E se o nível de confiança já cai bastante nessa comparação, ele despenca em relação ao grupo oposto. De bolsonaristas em relação a petistas, o valor atingiu 0,8, em média, enquanto o de petistas em relação a bolsonaristas é igualmente baixo, ficando em 1.

Foram ouvidas 2.004 pessoas com 16 anos ou mais de 13 a 17 de agosto de 2025, a margem de erro para a amostra total da pesquisa é de 2 pontos percentuais para mais ou para menos.

Análise

Para Nara Pavão, professora da UFPE (Universidade Federal de Pernambuco) que faz parte do grupo que conduziu o estudo, esses dados são tanto indicativo de força dos apoiadores do presidente Lula (PT) e do ex-presidente Jair Bolsonaro (PL) na sociedade brasileira quanto mostra do tamanho da lacuna que os separa.

“Tem essa tendência de confiar no seu grupo como se fosse a sua família e de desconfiar do outro grupo mais do que eu desconfio nas pessoas desconhecidas, que são as pessoas em geral”, diz ela. “Isso revela a força desses grupos, porque, veja, a confiança na família é a confiança mais alta que a gente tem no Brasil.”

Um outro dado da pesquisa buscou mapear em que medida um grupo poderia estar ou não desumanizando o outro. O resultado é alarmante. Tanto petistas quanto bolsonaristas classificam seu grupo como inversamente mais evoluído que o grupo oposto.

“A gente criou uma escala de humanização com aquela famosa figura que vai do macaco ao Homo sapiens, da evolução do homem.

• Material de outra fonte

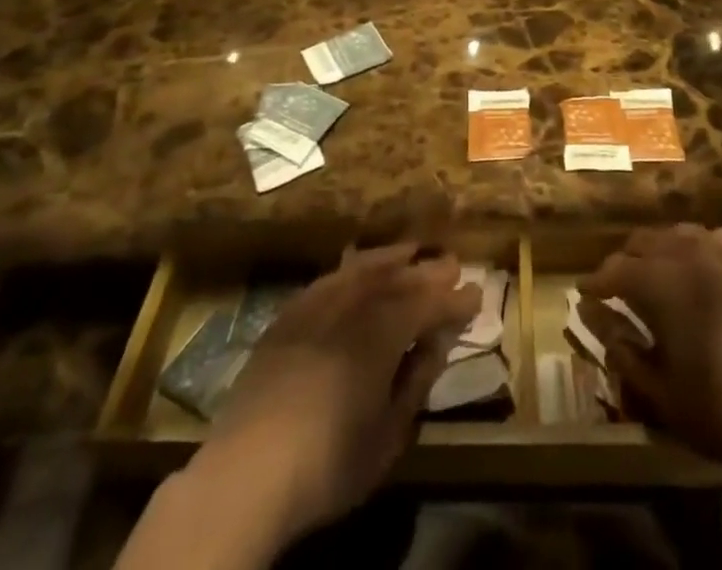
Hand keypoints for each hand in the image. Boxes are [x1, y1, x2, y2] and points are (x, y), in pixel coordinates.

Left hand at [192, 243, 479, 548]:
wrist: (245, 472)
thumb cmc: (328, 463)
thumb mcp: (388, 434)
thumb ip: (416, 380)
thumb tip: (437, 342)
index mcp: (383, 333)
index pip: (429, 303)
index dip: (454, 299)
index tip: (475, 294)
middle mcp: (353, 306)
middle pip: (398, 278)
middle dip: (428, 271)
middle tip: (452, 263)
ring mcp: (317, 306)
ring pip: (363, 268)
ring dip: (392, 258)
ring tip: (411, 249)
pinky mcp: (288, 316)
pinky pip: (329, 278)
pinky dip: (351, 269)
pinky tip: (356, 269)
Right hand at [582, 224, 721, 483]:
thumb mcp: (664, 395)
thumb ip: (628, 358)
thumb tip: (605, 332)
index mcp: (658, 281)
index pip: (615, 270)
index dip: (596, 281)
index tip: (584, 292)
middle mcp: (686, 253)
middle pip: (644, 241)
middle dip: (625, 259)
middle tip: (618, 284)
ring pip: (679, 233)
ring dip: (660, 248)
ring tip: (657, 270)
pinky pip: (714, 239)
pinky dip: (697, 247)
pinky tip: (701, 266)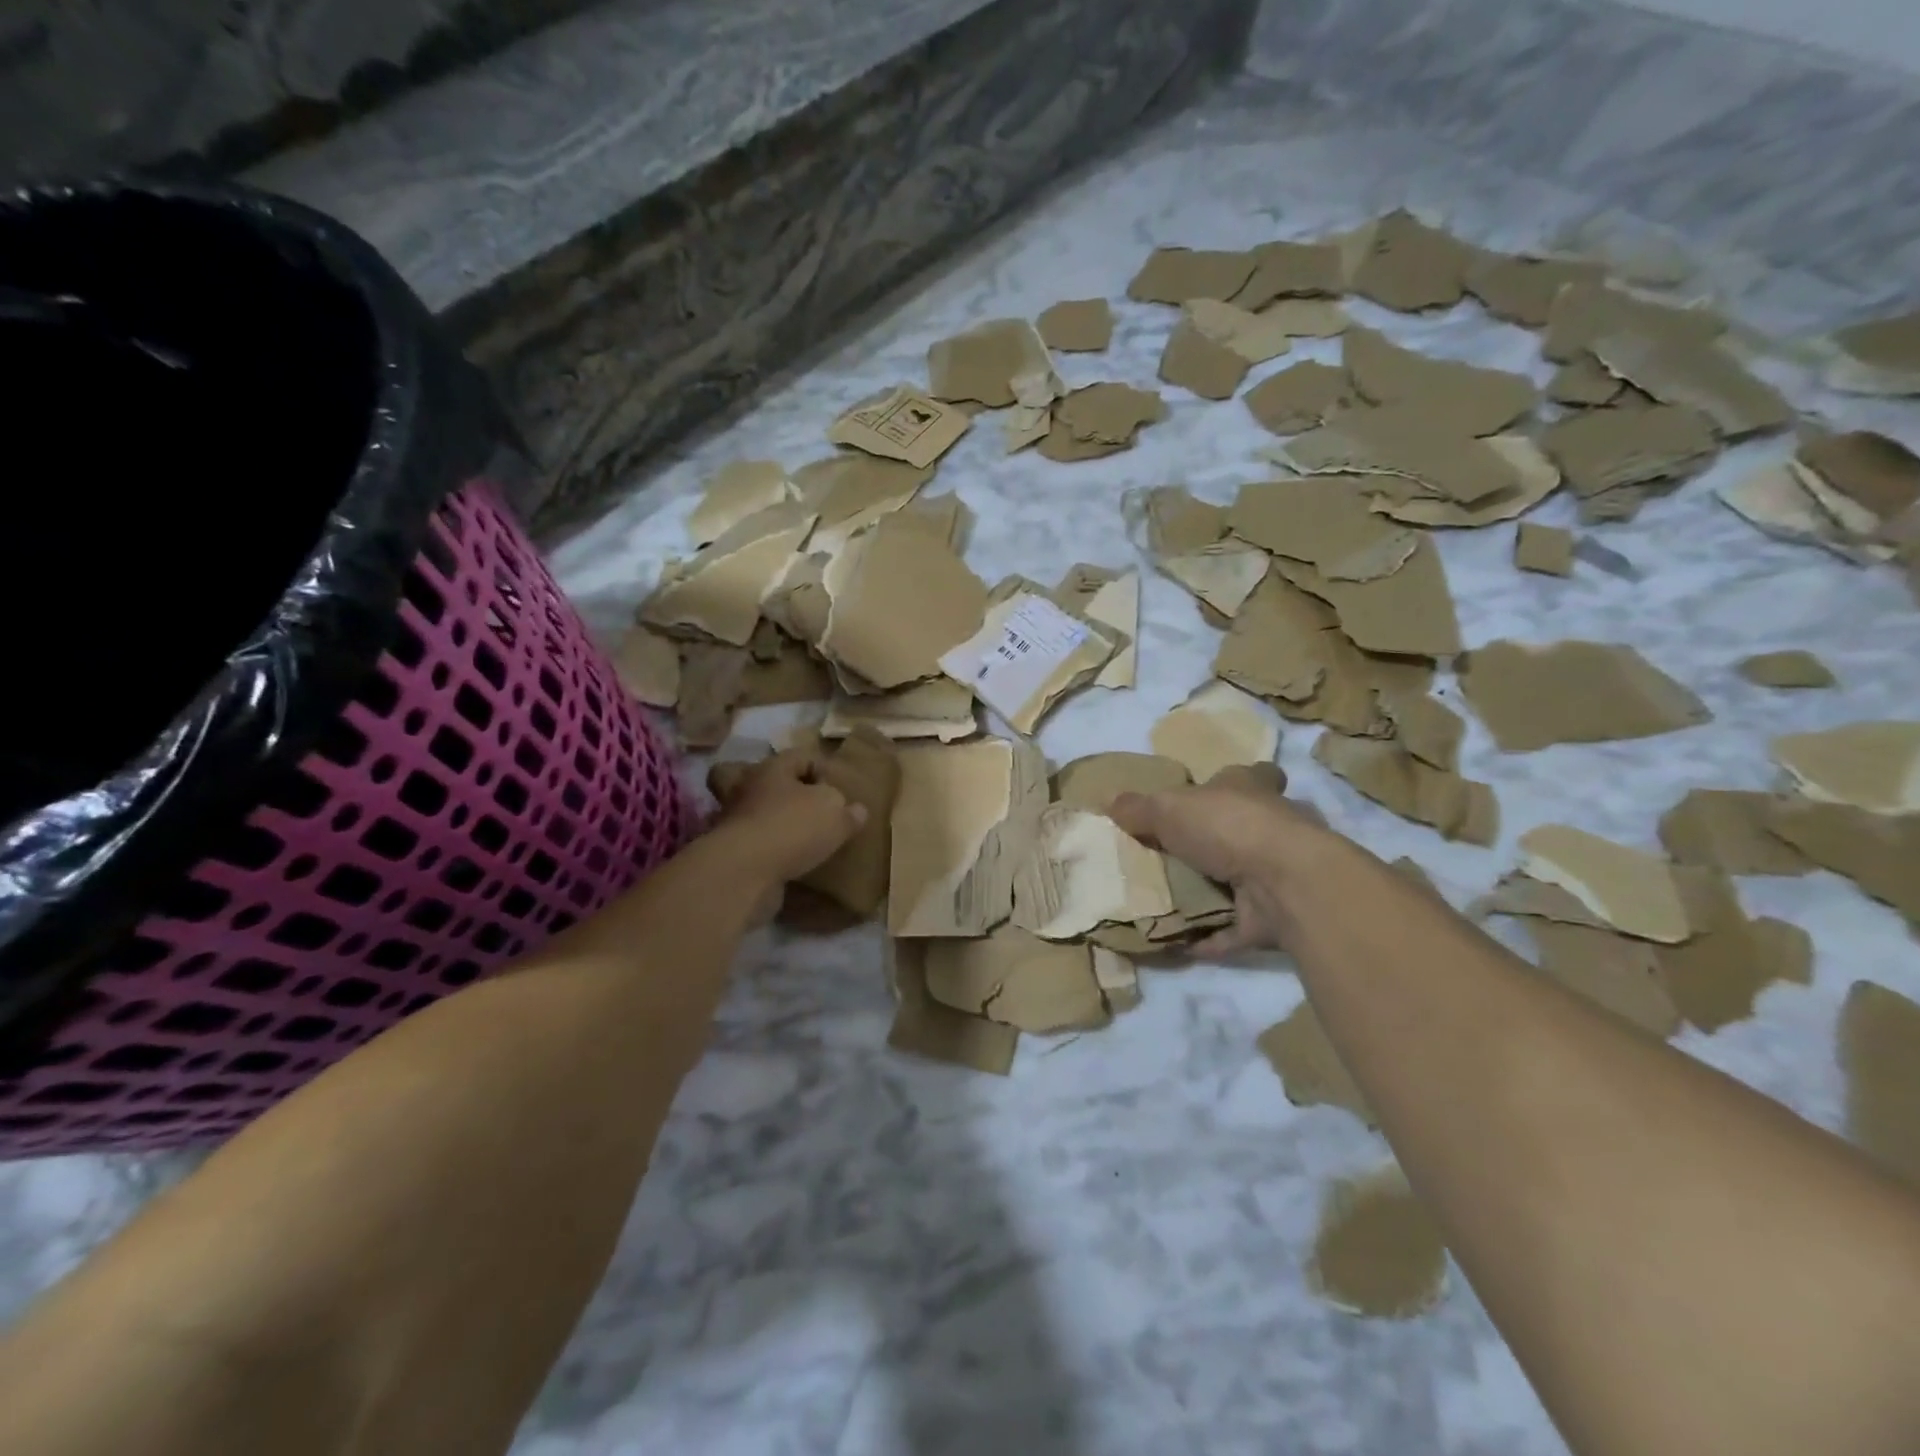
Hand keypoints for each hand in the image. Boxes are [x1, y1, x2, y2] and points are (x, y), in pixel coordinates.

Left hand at [707, 751, 865, 908]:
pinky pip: (750, 844)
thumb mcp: (836, 814)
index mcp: (772, 769)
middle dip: (770, 787)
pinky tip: (788, 862)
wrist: (746, 872)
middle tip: (795, 802)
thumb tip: (856, 810)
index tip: (836, 789)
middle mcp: (746, 789)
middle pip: (750, 776)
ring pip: (748, 812)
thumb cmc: (793, 828)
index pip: (798, 756)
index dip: (820, 767)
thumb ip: (847, 811)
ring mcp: (733, 822)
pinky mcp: (730, 853)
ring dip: (768, 822)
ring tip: (796, 837)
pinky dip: (766, 851)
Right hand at [1109, 764, 1343, 955]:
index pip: (1250, 776)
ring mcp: (1275, 875)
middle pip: (1241, 830)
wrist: (1284, 882)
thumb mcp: (1168, 807)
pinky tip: (1177, 943)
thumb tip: (1109, 802)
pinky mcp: (1273, 918)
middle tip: (1168, 855)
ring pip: (1238, 880)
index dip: (1231, 783)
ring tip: (1164, 900)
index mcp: (1250, 790)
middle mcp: (1269, 828)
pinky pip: (1233, 928)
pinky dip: (1210, 938)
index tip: (1209, 793)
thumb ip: (1138, 808)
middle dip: (1213, 842)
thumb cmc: (1227, 826)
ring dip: (1210, 892)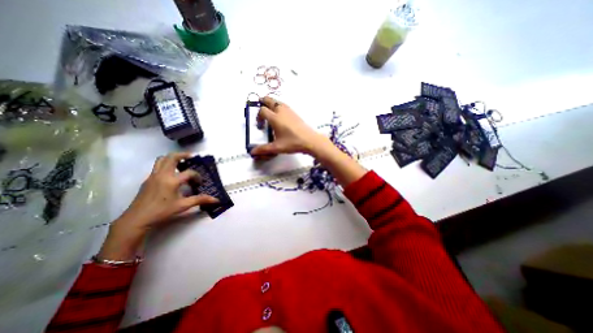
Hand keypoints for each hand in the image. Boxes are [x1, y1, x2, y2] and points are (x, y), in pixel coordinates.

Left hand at [97, 151, 216, 262]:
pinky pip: (157, 167)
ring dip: (172, 158)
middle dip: (183, 154)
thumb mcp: (183, 206)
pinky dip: (166, 165)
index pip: (189, 172)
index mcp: (172, 181)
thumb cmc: (161, 212)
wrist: (137, 219)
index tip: (199, 183)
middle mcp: (162, 175)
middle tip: (191, 157)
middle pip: (172, 157)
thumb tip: (216, 200)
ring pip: (161, 159)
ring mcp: (153, 176)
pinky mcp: (147, 180)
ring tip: (181, 162)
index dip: (197, 176)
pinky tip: (171, 174)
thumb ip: (200, 200)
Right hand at [248, 97, 325, 157]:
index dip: (258, 116)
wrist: (310, 140)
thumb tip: (252, 152)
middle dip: (263, 101)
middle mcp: (281, 111)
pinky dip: (279, 106)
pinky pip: (284, 106)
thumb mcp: (277, 147)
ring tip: (270, 110)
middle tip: (260, 106)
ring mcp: (289, 111)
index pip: (262, 110)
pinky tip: (281, 115)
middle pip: (269, 100)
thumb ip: (264, 149)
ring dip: (272, 103)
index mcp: (275, 118)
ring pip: (278, 102)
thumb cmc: (292, 143)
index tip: (260, 125)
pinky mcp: (295, 113)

Colocamos aquela figura e pedimos para as pessoas classificarem em que momento da evolução humana estariam os bolsonaristas e os petistas”, conta Felipe Nunes, que é diretor da Quaest e professor da Escola de Economia de São Paulo da FGV.

Evolução

Enquanto a classificação dos petistas quanto ao próprio índice de evolução, numa escala de 0 a 10, fica em média em 8,2, eles posicionam os bolsonaristas do lado oposto: 2,4. O mesmo ocorre entre bolsonaristas, que se autoclassificam, em média, com uma nota de 8,5 na escala de evolução, em contraposição a uma nota 2,5 atribuída a petistas.

“Eu tenho falado muito sobre polarização afetiva, que é tratar o adversário como inimigo. E é muito impressionante como bolsonaristas e petistas, de maneira simétrica, desumanizam os adversários”, diz Nunes, que é também coordenador do ConnectLab. “Essa história de que a polarização é assimétrica, a gente não concorda, nossa evidência aqui é bastante simétrica. Um lado vê o outro tão desumano como o outro.”

Segundo Nunes, a ideia é repetir a pesquisa anualmente para monitorar questões como polarização, desconfiança e apoio à democracia.

Os dados colhidos nesta primeira rodada mostram ainda o quanto a polarização acaba interferindo tanto nas relações pessoais do dia a dia quanto em escolhas práticas.

Polarização

Os entrevistados foram perguntados como se classificam politicamente, 31% se dizem independentes, 25% se posicionam à direita e 13% como bolsonaristas, já os que se dizem de esquerda foram 15%, enquanto 16% se classificam como petistas.

Por outro lado, quando perguntados qual acreditam ser o tamanho desses grupos, os respondentes pintam outro cenário percebido: independentes (15%), direita (19%), bolsonaristas (25%), esquerda (15%) e petistas (26%).

Com base nesses números, Nara e Nunes avaliam que a polarização percebida pela população seria maior do que ela de fato é. Enquanto bolsonaristas e petistas inflam as estimativas sobre seus próprios grupos, independentes subestimam seu tamanho.

Nara destaca que, na prática, o que de fato importa é a percepção, pois ela acabaria contribuindo para que as pessoas, inclusive, se polarizem ainda mais, gerando uma espécie de ciclo vicioso.